/---

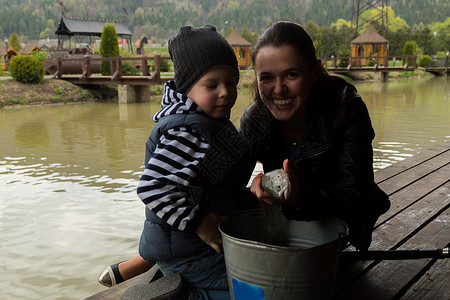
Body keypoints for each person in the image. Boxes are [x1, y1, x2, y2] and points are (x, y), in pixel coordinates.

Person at [99, 24, 256, 299]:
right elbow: (154, 187)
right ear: (187, 87)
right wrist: (199, 223)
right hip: (189, 250)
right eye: (212, 84)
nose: (225, 92)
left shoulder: (206, 120)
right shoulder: (187, 131)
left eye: (231, 82)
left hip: (194, 245)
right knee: (249, 287)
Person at [241, 20, 390, 251]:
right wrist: (259, 191)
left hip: (343, 226)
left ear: (314, 72)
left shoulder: (345, 109)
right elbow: (231, 185)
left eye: (291, 75)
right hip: (286, 229)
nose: (278, 89)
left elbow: (358, 198)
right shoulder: (253, 120)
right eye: (267, 78)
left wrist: (300, 199)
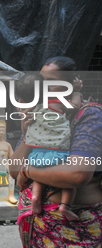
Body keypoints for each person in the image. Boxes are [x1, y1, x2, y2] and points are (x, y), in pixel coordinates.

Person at [10, 56, 102, 247]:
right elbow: (13, 170)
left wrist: (28, 171)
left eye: (51, 83)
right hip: (38, 224)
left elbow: (77, 174)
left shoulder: (88, 115)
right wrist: (27, 133)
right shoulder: (38, 113)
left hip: (75, 227)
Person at [16, 71, 83, 220]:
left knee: (40, 175)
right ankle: (65, 205)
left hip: (37, 150)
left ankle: (35, 198)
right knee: (68, 180)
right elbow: (75, 106)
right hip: (58, 149)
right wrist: (76, 92)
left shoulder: (28, 108)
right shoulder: (56, 103)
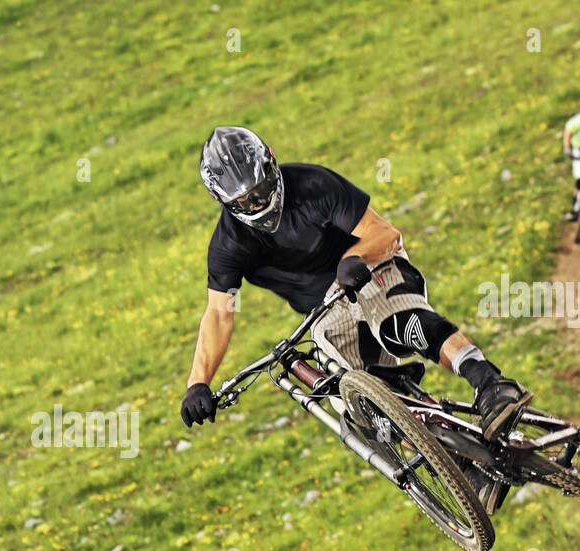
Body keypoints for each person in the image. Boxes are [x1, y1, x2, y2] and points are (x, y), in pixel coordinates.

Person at [181, 126, 531, 453]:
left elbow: (385, 234)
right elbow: (218, 314)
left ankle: (490, 383)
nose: (259, 202)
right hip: (324, 312)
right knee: (360, 405)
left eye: (263, 188)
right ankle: (453, 464)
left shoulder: (313, 184)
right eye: (245, 202)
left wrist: (354, 256)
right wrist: (198, 383)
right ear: (223, 201)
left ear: (272, 165)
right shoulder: (228, 244)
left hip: (370, 266)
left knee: (399, 323)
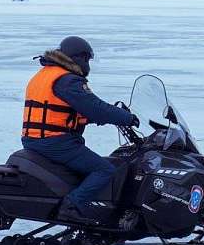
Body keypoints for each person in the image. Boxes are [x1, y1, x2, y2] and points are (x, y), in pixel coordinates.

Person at [21, 36, 138, 224]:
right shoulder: (67, 80)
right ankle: (71, 206)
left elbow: (65, 110)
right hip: (55, 141)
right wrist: (127, 118)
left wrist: (94, 118)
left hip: (35, 138)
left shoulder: (46, 74)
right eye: (87, 60)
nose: (88, 65)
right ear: (79, 58)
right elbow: (95, 107)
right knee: (104, 170)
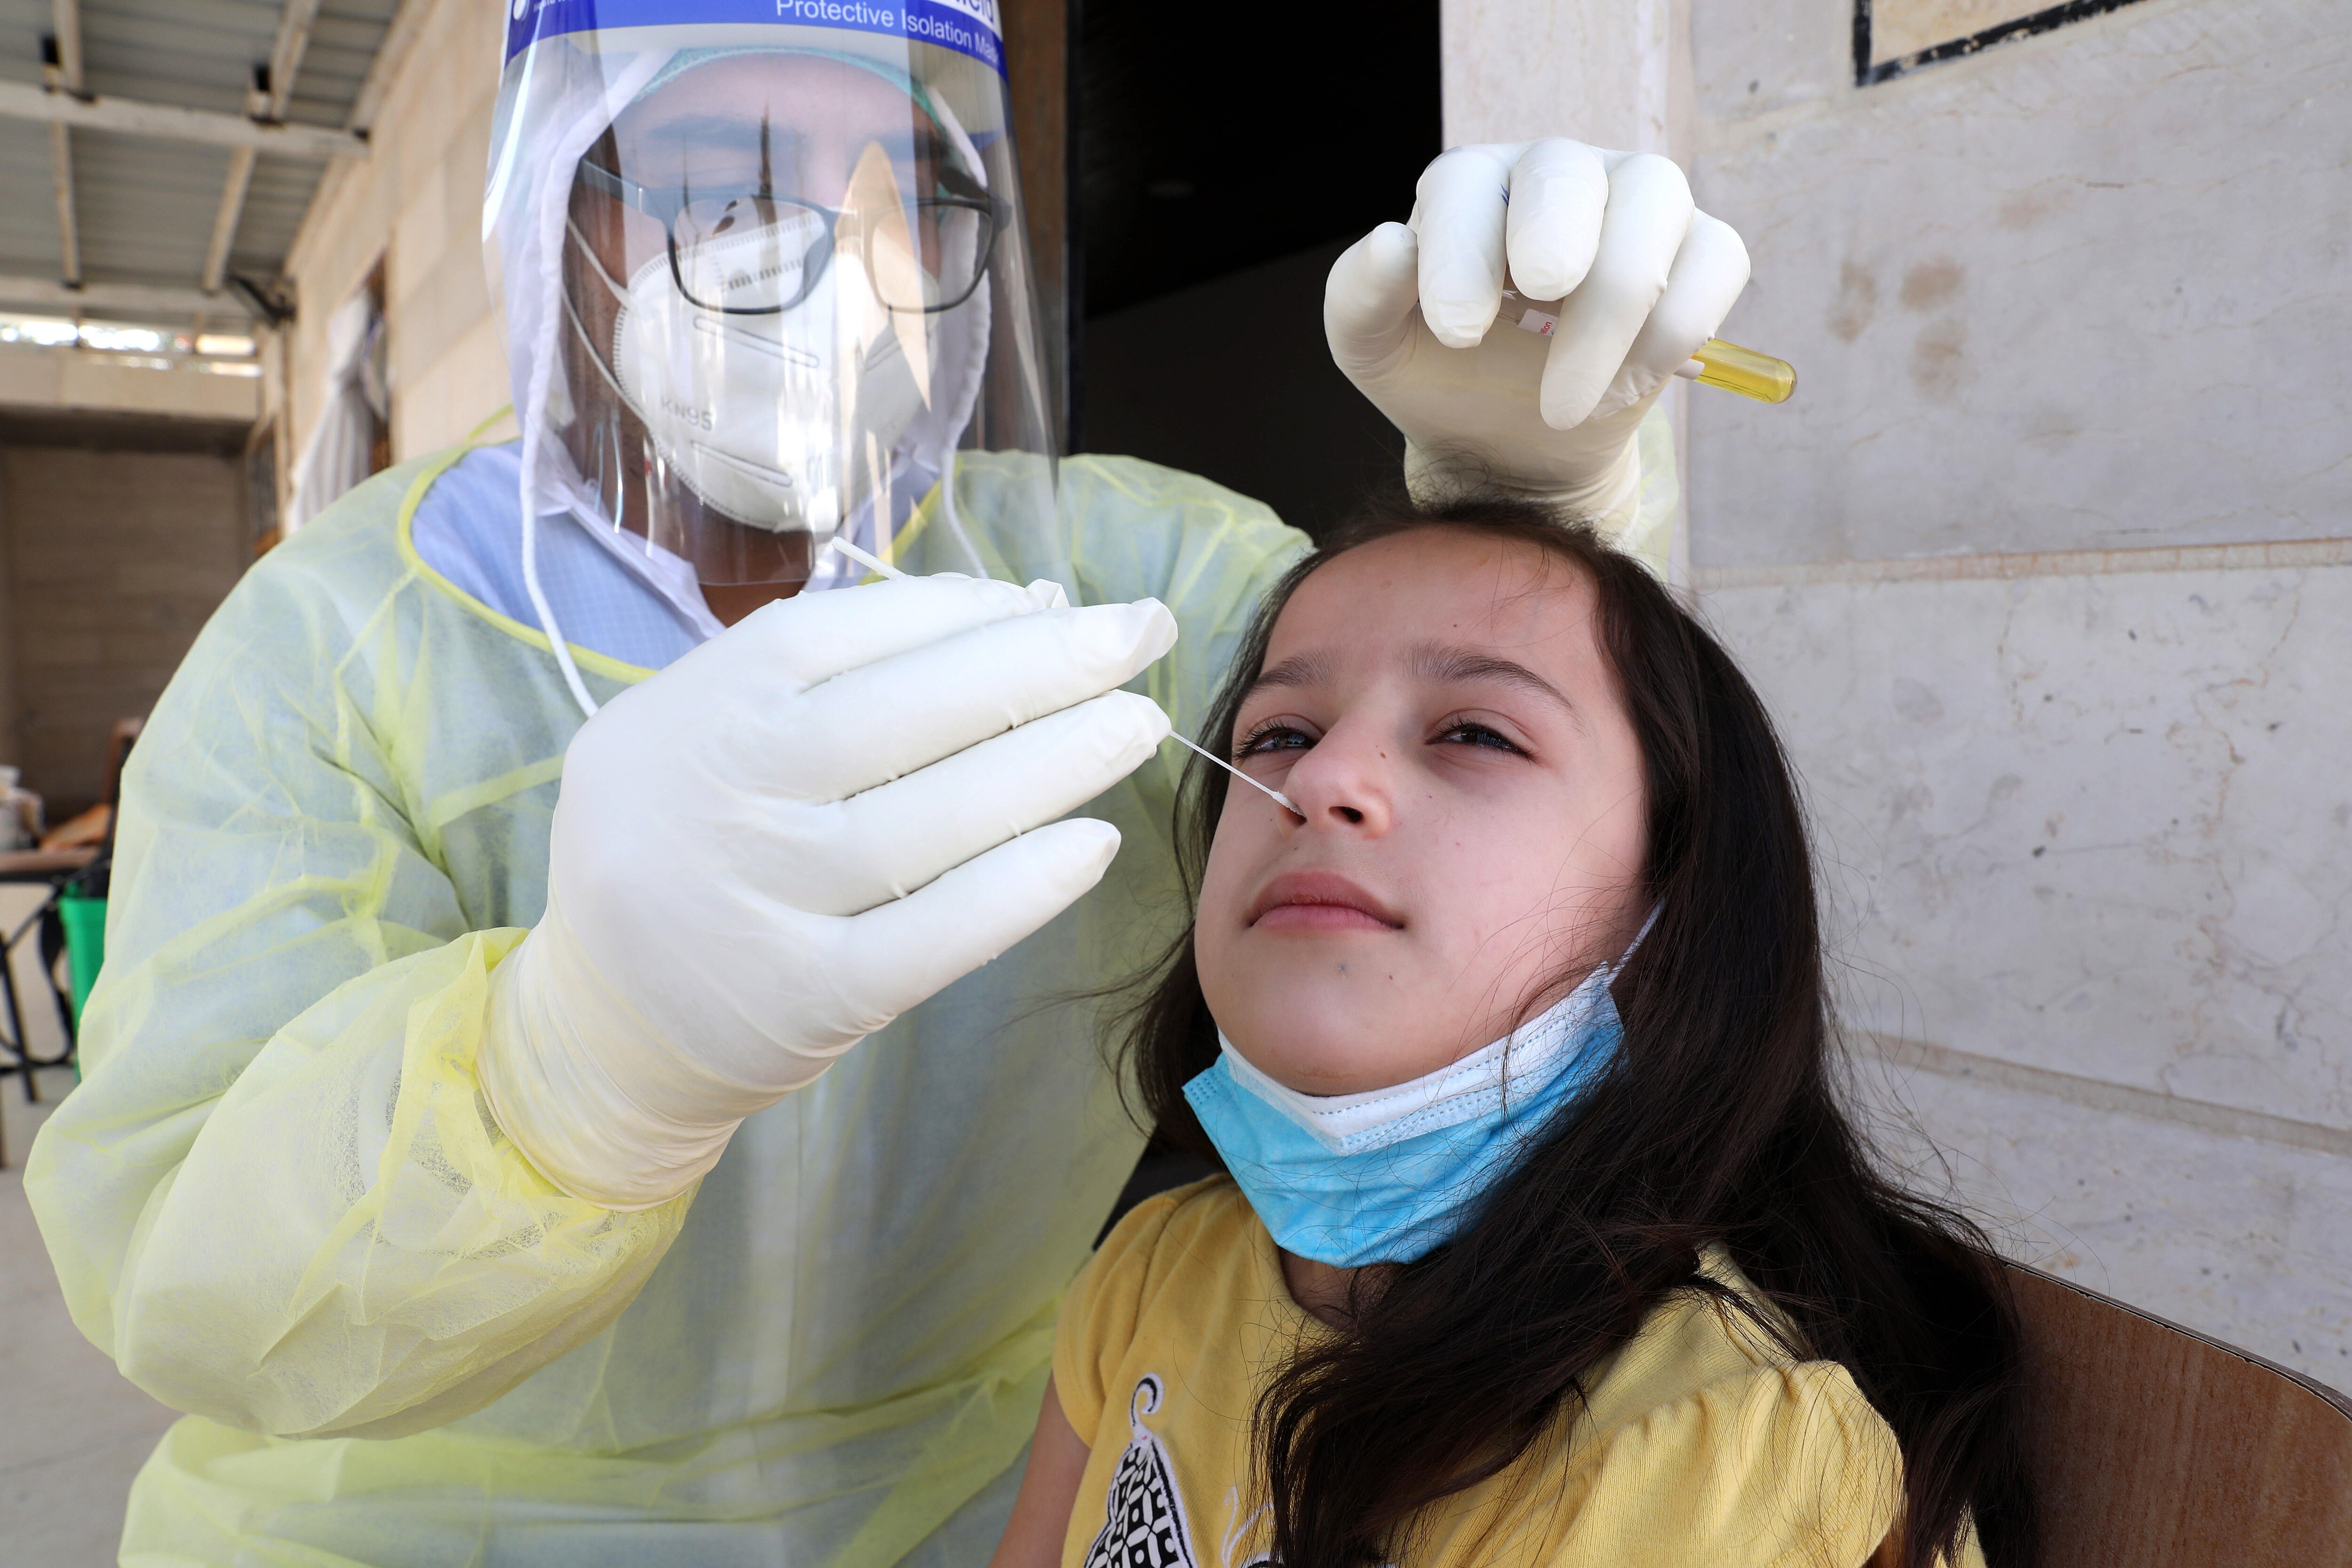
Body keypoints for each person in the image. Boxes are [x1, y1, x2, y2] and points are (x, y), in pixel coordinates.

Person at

\---

What to produce: Please reproduce, exactly and only, the lines from the line containing "left hip: (370, 266)" through the last line of the material above, minus any pictures.

Task result:
left hip: (370, 266)
left knee: (399, 323)
Body keypoints for each person in the image. Boxes are [x1, y1, x2, y2] and points are (x, y), in pixel coordinates.

Person at [21, 36, 138, 224]:
right shoulder: (67, 80)
right ankle: (71, 206)
left elbow: (65, 110)
right hip: (55, 141)
right wrist: (127, 118)
left wrist: (94, 118)
left hip: (35, 138)
left shoulder: (46, 74)
right eye: (87, 60)
nose: (88, 65)
right ear: (79, 58)
right elbow: (95, 107)
right knee: (104, 170)
Body keypoints for each person in the image. Boxes are [x1, y1, x2, y2] and points are (x, y), in pixel coordinates.

Person at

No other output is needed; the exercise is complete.